- **YOUR OBJECTIVE**:
Using the entries that follow, write out the line containing "line: (1242, 658)", the line containing "arc: (255, 328)", and every line between them, exactly and nothing else.

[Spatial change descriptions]
━━━━━━━━━━━━━━━━━━━━
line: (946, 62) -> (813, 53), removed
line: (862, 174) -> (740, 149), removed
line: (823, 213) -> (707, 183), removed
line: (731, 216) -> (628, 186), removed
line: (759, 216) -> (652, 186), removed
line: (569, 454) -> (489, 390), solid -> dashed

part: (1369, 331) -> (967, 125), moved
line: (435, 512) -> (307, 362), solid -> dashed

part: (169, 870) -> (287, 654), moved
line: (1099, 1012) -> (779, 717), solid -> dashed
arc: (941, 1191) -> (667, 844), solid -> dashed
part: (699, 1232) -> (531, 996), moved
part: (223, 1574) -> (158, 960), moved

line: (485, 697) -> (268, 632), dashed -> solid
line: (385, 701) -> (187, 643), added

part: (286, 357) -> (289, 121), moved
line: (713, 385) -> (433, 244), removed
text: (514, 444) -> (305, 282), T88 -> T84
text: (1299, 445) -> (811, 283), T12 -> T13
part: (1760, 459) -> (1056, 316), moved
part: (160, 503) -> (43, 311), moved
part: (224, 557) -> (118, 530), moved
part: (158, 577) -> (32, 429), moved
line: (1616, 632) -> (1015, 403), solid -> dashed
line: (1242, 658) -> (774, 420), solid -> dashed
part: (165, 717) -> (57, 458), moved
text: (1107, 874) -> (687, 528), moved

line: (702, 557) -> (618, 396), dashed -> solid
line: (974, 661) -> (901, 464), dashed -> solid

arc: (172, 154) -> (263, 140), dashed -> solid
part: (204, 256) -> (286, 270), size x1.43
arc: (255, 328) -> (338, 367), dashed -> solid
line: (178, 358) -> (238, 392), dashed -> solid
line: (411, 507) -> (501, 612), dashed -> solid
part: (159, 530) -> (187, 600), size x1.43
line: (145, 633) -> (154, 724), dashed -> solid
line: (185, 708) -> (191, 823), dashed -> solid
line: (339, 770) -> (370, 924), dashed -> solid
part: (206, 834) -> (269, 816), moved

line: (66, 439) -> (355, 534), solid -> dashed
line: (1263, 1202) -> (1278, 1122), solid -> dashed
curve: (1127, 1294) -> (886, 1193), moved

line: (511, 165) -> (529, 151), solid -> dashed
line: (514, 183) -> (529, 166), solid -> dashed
━━━━━━━━━━━━━━━━━━━━
- **SOLUTION**:
line: (1242, 658) -> (774, 420), solid -> dashed
part: (165, 717) -> (57, 458), moved
text: (1107, 874) -> (687, 528), moved

line: (702, 557) -> (618, 396), dashed -> solid
line: (974, 661) -> (901, 464), dashed -> solid

arc: (172, 154) -> (263, 140), dashed -> solid
part: (204, 256) -> (286, 270), size x1.43
arc: (255, 328) -> (338, 367), dashed -> solid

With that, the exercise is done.